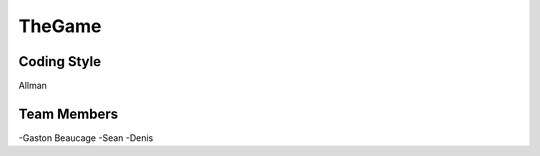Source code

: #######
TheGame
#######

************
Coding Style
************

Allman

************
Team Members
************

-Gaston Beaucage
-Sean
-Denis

----------------

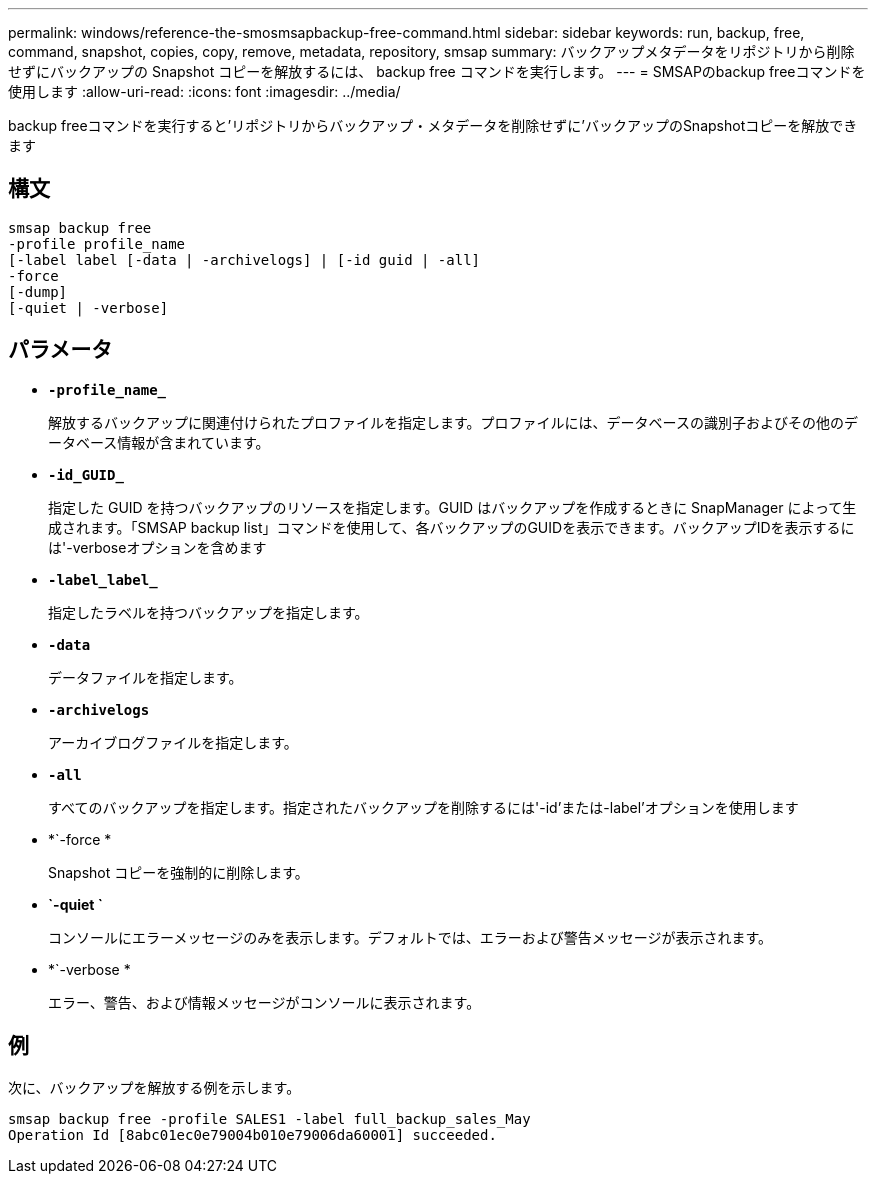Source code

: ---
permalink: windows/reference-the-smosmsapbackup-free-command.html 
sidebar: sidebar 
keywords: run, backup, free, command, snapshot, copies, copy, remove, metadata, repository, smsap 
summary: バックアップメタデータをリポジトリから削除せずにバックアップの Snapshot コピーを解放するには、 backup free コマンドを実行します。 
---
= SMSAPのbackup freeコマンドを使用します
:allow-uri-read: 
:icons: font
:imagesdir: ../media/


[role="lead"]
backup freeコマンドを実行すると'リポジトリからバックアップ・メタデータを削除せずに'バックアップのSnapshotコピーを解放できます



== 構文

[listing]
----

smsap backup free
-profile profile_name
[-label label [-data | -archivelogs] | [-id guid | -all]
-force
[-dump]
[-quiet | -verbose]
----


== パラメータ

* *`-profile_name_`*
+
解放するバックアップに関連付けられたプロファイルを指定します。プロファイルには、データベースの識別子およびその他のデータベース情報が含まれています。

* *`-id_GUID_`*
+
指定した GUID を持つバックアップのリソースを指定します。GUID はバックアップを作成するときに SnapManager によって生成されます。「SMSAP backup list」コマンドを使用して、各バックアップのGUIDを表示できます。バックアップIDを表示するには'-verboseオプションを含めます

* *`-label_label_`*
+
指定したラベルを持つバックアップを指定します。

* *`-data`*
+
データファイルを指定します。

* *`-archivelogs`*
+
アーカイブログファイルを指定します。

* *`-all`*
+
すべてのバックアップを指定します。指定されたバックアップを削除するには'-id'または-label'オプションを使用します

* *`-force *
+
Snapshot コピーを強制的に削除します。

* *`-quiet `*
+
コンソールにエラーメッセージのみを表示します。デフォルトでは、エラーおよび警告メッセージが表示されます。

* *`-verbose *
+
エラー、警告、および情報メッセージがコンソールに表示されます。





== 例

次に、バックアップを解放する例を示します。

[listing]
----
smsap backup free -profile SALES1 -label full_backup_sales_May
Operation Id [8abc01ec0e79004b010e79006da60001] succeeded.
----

----------------

• INSTRUCTION
Where the string "archivelogs" appears in a line of the material above, count that line, and say only how many there are.

• RESULT OF THE TASK
2